[[ Records for this task, beginning ]]

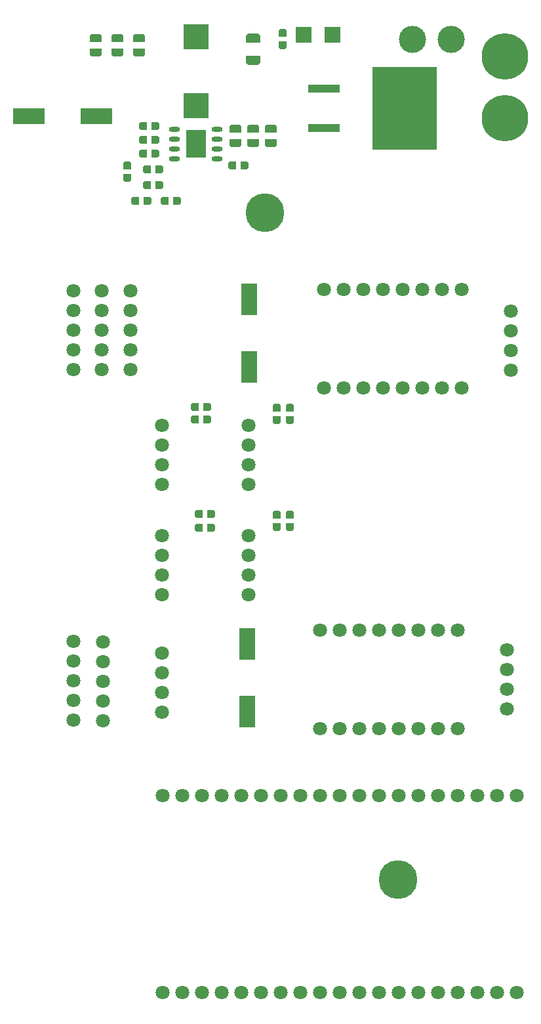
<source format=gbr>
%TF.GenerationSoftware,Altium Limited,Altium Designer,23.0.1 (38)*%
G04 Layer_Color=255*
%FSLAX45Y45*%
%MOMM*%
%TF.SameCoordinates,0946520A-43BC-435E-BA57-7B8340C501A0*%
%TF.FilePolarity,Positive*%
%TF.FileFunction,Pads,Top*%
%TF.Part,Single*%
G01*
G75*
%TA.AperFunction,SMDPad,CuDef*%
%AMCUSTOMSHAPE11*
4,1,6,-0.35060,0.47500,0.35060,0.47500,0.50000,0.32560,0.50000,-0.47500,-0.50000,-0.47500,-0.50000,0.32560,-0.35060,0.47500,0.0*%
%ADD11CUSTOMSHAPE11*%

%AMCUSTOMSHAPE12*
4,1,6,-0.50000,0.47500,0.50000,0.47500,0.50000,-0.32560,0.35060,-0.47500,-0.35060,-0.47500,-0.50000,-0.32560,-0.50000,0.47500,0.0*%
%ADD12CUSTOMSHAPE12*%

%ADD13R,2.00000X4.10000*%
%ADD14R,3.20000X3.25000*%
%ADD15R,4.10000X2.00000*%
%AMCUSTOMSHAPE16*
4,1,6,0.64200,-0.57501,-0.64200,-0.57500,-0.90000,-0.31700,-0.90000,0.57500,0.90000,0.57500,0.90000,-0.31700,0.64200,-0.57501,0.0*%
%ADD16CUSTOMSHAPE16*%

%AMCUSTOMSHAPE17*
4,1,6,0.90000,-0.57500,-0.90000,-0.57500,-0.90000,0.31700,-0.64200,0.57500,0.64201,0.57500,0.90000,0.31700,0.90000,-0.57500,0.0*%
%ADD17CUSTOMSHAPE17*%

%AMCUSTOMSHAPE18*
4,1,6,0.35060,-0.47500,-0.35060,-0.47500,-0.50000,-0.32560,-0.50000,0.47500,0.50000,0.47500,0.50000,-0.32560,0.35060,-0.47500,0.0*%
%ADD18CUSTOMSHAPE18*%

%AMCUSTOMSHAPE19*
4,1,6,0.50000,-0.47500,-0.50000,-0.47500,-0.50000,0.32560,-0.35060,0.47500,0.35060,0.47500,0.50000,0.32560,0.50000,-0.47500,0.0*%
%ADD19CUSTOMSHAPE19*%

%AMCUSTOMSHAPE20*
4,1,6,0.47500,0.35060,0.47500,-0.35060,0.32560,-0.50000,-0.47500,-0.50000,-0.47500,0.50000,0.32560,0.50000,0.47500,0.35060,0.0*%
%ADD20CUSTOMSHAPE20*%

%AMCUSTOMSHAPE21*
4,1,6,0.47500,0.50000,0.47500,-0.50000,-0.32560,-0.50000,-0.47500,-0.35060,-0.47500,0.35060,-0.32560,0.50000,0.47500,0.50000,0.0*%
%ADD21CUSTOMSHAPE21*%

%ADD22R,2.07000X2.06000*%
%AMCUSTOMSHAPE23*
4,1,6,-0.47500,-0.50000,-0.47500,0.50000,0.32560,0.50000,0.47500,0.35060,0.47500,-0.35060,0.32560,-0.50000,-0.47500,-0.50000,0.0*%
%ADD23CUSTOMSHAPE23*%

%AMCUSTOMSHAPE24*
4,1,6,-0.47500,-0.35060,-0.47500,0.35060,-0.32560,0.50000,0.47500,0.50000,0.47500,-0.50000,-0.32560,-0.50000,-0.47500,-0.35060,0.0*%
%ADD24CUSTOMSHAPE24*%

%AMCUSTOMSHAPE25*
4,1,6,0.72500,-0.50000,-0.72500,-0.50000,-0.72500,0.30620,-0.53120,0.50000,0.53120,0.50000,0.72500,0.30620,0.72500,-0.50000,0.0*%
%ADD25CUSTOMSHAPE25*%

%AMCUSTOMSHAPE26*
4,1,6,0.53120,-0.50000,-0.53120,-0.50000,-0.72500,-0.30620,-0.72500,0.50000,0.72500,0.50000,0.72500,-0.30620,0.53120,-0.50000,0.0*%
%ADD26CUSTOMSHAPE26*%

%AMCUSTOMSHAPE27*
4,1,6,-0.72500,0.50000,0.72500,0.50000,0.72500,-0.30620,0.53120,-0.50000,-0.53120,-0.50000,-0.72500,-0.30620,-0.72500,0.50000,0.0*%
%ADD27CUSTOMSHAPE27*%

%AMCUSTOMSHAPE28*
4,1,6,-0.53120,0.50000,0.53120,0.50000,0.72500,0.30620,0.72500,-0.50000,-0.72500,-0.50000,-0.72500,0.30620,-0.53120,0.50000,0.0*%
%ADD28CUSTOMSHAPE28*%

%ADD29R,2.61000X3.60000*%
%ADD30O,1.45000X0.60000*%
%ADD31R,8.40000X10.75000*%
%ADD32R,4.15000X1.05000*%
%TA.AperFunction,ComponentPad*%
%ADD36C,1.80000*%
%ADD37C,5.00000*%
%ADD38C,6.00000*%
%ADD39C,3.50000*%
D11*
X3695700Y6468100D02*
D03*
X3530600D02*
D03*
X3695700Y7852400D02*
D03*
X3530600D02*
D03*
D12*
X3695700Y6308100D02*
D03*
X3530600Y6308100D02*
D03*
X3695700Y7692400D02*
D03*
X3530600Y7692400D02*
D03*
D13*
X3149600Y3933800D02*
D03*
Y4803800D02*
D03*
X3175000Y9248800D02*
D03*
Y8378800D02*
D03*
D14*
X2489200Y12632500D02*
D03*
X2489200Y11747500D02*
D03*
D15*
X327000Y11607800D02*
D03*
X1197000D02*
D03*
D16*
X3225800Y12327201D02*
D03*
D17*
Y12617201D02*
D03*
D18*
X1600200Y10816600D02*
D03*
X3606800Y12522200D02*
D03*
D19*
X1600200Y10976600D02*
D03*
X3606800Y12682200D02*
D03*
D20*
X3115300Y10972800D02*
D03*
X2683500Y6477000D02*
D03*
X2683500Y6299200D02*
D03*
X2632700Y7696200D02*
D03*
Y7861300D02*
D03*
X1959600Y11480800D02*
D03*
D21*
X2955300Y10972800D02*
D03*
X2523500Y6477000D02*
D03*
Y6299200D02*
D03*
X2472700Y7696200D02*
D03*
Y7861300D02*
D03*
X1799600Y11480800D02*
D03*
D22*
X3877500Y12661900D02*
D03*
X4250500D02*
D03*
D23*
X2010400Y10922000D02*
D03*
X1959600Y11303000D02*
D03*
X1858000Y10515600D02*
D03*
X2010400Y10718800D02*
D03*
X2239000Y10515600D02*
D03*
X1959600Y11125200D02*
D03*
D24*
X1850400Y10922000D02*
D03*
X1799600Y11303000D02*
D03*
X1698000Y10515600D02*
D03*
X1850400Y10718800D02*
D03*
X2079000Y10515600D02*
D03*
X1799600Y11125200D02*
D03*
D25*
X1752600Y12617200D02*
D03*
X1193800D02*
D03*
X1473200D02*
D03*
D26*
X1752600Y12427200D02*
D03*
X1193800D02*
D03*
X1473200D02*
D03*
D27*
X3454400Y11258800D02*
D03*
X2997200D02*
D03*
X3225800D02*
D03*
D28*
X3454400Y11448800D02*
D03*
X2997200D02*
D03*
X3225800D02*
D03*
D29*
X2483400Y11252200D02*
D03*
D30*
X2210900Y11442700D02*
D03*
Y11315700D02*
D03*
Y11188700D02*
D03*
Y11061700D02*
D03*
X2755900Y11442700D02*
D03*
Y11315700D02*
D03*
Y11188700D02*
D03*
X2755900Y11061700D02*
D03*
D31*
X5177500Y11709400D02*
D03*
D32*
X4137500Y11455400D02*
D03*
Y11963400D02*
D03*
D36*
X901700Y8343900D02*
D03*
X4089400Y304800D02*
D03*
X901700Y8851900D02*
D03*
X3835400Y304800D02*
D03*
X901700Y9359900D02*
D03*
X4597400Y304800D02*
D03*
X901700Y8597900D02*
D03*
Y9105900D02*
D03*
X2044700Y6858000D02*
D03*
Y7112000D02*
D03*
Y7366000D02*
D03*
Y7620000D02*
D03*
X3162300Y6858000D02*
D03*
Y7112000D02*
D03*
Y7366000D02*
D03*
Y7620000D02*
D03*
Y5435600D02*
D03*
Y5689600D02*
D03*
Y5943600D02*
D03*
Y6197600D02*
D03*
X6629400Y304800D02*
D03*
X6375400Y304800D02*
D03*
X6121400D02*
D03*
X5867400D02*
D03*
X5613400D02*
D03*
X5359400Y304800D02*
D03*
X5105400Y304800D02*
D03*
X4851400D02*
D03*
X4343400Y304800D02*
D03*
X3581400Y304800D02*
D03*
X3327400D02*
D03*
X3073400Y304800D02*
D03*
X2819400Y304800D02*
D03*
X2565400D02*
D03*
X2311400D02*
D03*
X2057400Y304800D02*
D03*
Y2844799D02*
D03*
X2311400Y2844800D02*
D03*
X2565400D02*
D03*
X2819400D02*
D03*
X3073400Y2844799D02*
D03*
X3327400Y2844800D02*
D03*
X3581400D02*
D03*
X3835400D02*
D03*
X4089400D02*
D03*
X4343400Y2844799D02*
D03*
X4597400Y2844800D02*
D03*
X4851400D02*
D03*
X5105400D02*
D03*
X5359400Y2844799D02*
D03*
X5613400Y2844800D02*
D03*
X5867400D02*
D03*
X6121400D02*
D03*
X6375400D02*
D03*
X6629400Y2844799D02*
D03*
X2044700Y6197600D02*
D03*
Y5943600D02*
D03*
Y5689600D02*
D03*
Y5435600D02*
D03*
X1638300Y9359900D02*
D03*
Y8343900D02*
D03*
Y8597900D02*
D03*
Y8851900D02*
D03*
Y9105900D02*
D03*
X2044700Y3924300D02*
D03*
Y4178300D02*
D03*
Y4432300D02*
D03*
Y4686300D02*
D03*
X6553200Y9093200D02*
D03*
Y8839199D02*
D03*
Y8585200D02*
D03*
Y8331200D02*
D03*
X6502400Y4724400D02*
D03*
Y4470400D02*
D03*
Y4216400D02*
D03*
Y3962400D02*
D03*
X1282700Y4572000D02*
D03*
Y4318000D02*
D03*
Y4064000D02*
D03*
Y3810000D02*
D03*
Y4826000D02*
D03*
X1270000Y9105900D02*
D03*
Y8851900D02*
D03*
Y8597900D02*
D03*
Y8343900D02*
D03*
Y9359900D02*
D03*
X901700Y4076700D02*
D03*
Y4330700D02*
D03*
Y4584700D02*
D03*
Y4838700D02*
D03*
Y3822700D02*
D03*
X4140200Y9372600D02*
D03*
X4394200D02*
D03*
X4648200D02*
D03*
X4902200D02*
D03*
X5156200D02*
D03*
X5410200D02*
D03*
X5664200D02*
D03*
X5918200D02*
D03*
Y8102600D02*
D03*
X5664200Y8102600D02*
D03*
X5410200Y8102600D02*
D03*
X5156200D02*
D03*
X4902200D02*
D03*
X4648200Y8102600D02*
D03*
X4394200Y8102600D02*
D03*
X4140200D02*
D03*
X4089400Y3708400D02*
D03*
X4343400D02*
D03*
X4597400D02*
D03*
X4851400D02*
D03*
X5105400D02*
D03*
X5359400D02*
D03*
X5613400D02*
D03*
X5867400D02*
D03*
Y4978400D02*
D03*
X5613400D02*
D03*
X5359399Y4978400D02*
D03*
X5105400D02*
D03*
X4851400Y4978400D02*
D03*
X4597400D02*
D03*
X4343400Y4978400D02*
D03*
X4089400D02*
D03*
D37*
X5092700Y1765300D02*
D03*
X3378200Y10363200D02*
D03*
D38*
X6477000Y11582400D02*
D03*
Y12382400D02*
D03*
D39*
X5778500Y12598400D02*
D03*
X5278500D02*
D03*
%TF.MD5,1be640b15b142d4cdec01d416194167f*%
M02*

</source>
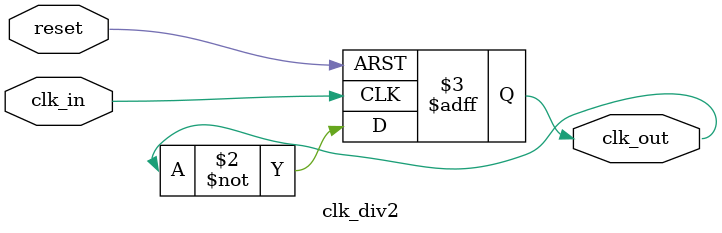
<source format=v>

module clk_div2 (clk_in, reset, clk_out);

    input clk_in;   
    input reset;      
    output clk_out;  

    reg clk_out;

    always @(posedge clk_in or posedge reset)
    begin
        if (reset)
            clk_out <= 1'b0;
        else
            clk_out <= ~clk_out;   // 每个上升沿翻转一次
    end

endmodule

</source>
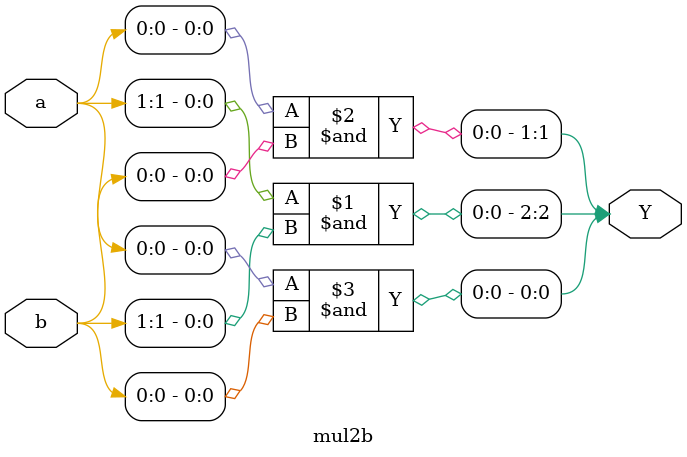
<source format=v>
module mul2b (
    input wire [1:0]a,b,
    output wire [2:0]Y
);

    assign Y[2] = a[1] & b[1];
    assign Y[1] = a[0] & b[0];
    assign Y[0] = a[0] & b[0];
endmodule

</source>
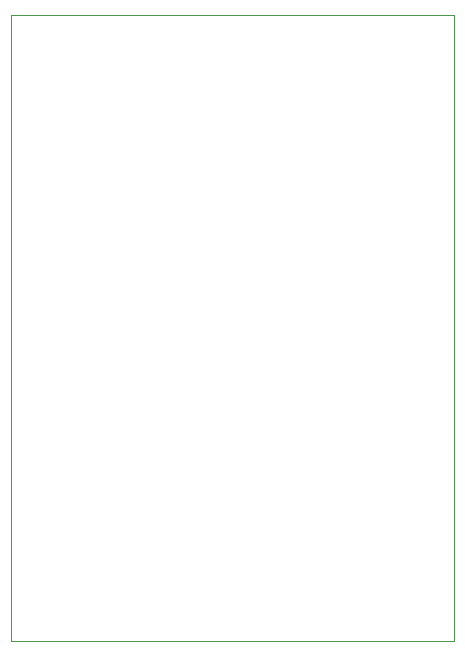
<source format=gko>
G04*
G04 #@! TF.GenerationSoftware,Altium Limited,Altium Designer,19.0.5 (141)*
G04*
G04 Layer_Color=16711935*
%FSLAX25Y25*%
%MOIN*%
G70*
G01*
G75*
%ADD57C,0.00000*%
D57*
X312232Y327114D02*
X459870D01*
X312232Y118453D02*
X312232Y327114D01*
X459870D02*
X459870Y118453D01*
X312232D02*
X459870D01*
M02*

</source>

[[ Records for this task, end ]]

Aim of the exercise ▸ Leave out the pictures, and write out exactly the lines from the line containing "X5278500D02*" through the end of the records above.

Your solution ▸
X5278500D02*
D03*
%TF.MD5,1be640b15b142d4cdec01d416194167f*%
M02*

</source>
<source format=v>

module clk_div2 (clk_in, reset, clk_out);

    input clk_in;   
    input reset;      
    output clk_out;  

    reg clk_out;

    always @(posedge clk_in or posedge reset)
    begin
        if (reset)
            clk_out <= 1'b0;
        else
            clk_out <= ~clk_out;   // 每个上升沿翻转一次
    end

endmodule

</source>
<source format=v>
module mul2b (
    input wire [1:0]a,b,
    output wire [2:0]Y
);

    assign Y[2] = a[1] & b[1];
    assign Y[1] = a[0] & b[0];
    assign Y[0] = a[0] & b[0];
endmodule

</source>
<source format=gko>
G04*
G04 #@! TF.GenerationSoftware,Altium Limited,Altium Designer,19.0.5 (141)*
G04*
G04 Layer_Color=16711935*
%FSLAX25Y25*%
%MOIN*%
G70*
G01*
G75*
%ADD57C,0.00000*%
D57*
X312232Y327114D02*
X459870D01*
X312232Y118453D02*
X312232Y327114D01*
X459870D02*
X459870Y118453D01*
X312232D02*
X459870D01*
M02*

</source>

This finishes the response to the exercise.